BEGIN Dataset records

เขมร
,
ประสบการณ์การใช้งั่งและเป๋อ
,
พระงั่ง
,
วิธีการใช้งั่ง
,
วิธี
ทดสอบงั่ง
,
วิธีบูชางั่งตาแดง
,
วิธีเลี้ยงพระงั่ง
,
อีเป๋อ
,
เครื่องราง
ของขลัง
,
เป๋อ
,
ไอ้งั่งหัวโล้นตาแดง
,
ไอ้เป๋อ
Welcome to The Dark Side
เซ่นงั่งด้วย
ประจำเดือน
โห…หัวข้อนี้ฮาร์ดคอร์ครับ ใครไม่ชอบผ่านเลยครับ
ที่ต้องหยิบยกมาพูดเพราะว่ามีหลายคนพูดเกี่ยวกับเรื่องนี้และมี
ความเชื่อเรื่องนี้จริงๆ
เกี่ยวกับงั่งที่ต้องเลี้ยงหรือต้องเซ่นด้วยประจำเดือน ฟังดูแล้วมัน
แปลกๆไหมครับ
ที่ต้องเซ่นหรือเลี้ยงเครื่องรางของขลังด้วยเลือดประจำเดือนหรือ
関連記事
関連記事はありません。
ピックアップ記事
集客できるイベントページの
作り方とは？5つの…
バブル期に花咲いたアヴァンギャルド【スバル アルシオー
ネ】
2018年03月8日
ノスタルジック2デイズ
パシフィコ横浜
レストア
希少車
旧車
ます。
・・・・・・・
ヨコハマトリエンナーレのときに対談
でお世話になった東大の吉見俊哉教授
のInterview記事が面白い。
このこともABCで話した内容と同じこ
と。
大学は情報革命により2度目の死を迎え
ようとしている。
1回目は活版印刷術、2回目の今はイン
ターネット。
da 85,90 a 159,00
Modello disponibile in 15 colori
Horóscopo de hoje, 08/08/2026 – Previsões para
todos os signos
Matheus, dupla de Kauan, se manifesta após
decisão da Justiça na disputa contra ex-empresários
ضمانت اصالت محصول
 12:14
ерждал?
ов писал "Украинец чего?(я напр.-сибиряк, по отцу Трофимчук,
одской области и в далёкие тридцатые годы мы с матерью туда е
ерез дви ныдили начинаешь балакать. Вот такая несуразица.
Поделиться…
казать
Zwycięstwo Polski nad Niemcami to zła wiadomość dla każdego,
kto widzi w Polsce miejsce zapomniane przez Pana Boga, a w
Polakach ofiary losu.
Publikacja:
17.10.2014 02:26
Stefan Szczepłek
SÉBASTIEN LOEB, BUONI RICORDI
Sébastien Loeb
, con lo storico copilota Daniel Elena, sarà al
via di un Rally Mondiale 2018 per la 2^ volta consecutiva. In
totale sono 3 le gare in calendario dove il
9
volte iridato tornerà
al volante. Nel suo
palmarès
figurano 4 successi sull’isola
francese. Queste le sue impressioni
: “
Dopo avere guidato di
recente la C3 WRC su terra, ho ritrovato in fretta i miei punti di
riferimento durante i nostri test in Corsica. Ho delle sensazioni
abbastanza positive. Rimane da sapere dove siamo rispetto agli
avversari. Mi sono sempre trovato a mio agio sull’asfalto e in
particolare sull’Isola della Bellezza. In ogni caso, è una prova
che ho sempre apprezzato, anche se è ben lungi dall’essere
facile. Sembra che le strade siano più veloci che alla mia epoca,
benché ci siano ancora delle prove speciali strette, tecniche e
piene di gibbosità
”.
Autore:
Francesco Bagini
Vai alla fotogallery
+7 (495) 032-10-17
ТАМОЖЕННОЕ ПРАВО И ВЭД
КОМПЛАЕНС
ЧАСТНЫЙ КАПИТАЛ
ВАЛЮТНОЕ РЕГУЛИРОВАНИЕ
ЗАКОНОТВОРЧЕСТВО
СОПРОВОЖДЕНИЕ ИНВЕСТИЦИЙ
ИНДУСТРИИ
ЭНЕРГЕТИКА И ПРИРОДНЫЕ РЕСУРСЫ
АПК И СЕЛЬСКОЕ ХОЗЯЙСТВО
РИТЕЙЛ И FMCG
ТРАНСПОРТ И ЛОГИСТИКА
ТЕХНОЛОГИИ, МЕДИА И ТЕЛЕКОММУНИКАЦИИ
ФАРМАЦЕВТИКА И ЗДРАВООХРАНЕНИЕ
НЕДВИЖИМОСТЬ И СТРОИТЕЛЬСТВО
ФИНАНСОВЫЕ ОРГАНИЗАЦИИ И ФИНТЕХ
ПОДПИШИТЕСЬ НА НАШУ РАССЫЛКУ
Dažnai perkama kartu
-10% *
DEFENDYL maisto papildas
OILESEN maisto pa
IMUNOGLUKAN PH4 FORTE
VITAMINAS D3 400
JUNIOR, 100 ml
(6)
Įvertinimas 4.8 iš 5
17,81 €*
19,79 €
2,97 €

END Dataset records

__Assignment__
Output all of the lines above as a numbered list, leaving out any blank ones.

__Answer to this exercise__
1. เขมร
2. ,
3. ประสบการณ์การใช้งั่งและเป๋อ
4. ,
5. พระงั่ง
6. ,
7. วิธีการใช้งั่ง
8. ,
9. วิธี
10. ทดสอบงั่ง
11. ,
12. วิธีบูชางั่งตาแดง
13. ,
14. วิธีเลี้ยงพระงั่ง
15. ,
16. อีเป๋อ
17. ,
18. เครื่องราง
19. ของขลัง
20. ,
21. เป๋อ
22. ,
23. ไอ้งั่งหัวโล้นตาแดง
24. ,
25. ไอ้เป๋อ
26. Welcome to The Dark Side
27. เซ่นงั่งด้วย
28. ประจำเดือน
29. โห…หัวข้อนี้ฮาร์ดคอร์ครับ ใครไม่ชอบผ่านเลยครับ
30. ที่ต้องหยิบยกมาพูดเพราะว่ามีหลายคนพูดเกี่ยวกับเรื่องนี้และมี
31. ความเชื่อเรื่องนี้จริงๆ
32. เกี่ยวกับงั่งที่ต้องเลี้ยงหรือต้องเซ่นด้วยประจำเดือน ฟังดูแล้วมัน
33. แปลกๆไหมครับ
34. ที่ต้องเซ่นหรือเลี้ยงเครื่องรางของขลังด้วยเลือดประจำเดือนหรือ
35. 関連記事
36. 関連記事はありません。
37. ピックアップ記事
38. 集客できるイベントページの
39. 作り方とは？5つの…
40. バブル期に花咲いたアヴァンギャルド【スバル アルシオー
41. ネ】
42. 2018年03月8日
43. ノスタルジック2デイズ
44. パシフィコ横浜
45. レストア
46. 希少車
47. 旧車
48. ます。
49. ・・・・・・・
50. ヨコハマトリエンナーレのときに対談
51. でお世話になった東大の吉見俊哉教授
52. のInterview記事が面白い。
53. このこともABCで話した内容と同じこ
54. と。
55. 大学は情報革命により2度目の死を迎え
56. ようとしている。
57. 1回目は活版印刷術、2回目の今はイン
58. ターネット。
59. da 85,90 a 159,00
60. Modello disponibile in 15 colori
61. Horóscopo de hoje, 08/08/2026 – Previsões para
62. todos os signos
63. Matheus, dupla de Kauan, se manifesta após
64. decisão da Justiça na disputa contra ex-empresários
65. ضمانت اصالت محصول
66.  12:14
67. ерждал?
68. ов писал "Украинец чего?(я напр.-сибиряк, по отцу Трофимчук,
69. одской области и в далёкие тридцатые годы мы с матерью туда е
70. ерез дви ныдили начинаешь балакать. Вот такая несуразица.
71. Поделиться…
72. казать
73. Zwycięstwo Polski nad Niemcami to zła wiadomość dla każdego,
74. kto widzi w Polsce miejsce zapomniane przez Pana Boga, a w
75. Polakach ofiary losu.
76. Publikacja:
77. 17.10.2014 02:26
78. Stefan Szczepłek
79. SÉBASTIEN LOEB, BUONI RICORDI
80. Sébastien Loeb
81. , con lo storico copilota Daniel Elena, sarà al
82. via di un Rally Mondiale 2018 per la 2^ volta consecutiva. In
83. totale sono 3 le gare in calendario dove il
84. 9
85. volte iridato tornerà
86. al volante. Nel suo
87. palmarès
88. figurano 4 successi sull’isola
89. francese. Queste le sue impressioni
90. : “
91. Dopo avere guidato di
92. recente la C3 WRC su terra, ho ritrovato in fretta i miei punti di
93. riferimento durante i nostri test in Corsica. Ho delle sensazioni
94. abbastanza positive. Rimane da sapere dove siamo rispetto agli
95. avversari. Mi sono sempre trovato a mio agio sull’asfalto e in
96. particolare sull’Isola della Bellezza. In ogni caso, è una prova
97. che ho sempre apprezzato, anche se è ben lungi dall’essere
98. facile. Sembra che le strade siano più veloci che alla mia epoca,
99. benché ci siano ancora delle prove speciali strette, tecniche e
100. piene di gibbosità
101. ”.
102. Autore:
103. Francesco Bagini
104. Vai alla fotogallery
105. +7 (495) 032-10-17
106. ТАМОЖЕННОЕ ПРАВО И ВЭД
107. КОМПЛАЕНС
108. ЧАСТНЫЙ КАПИТАЛ
109. ВАЛЮТНОЕ РЕГУЛИРОВАНИЕ
110. ЗАКОНОТВОРЧЕСТВО
111. СОПРОВОЖДЕНИЕ ИНВЕСТИЦИЙ
112. ИНДУСТРИИ
113. ЭНЕРГЕТИКА И ПРИРОДНЫЕ РЕСУРСЫ
114. АПК И СЕЛЬСКОЕ ХОЗЯЙСТВО
115. РИТЕЙЛ И FMCG
116. ТРАНСПОРТ И ЛОГИСТИКА
117. ТЕХНОЛОГИИ, МЕДИА И ТЕЛЕКОММУНИКАЦИИ
118. ФАРМАЦЕВТИКА И ЗДРАВООХРАНЕНИЕ
119. НЕДВИЖИМОСТЬ И СТРОИТЕЛЬСТВО
120. ФИНАНСОВЫЕ ОРГАНИЗАЦИИ И ФИНТЕХ
121. ПОДПИШИТЕСЬ НА НАШУ РАССЫЛКУ
122. Dažnai perkama kartu
123. -10% *
124. DEFENDYL maisto papildas
125. OILESEN maisto pa
126. IMUNOGLUKAN PH4 FORTE
127. VITAMINAS D3 400
128. JUNIOR, 100 ml
129. (6)
130. Įvertinimas 4.8 iš 5
131. 17,81 €*
132. 19,79 €
133. 2,97 €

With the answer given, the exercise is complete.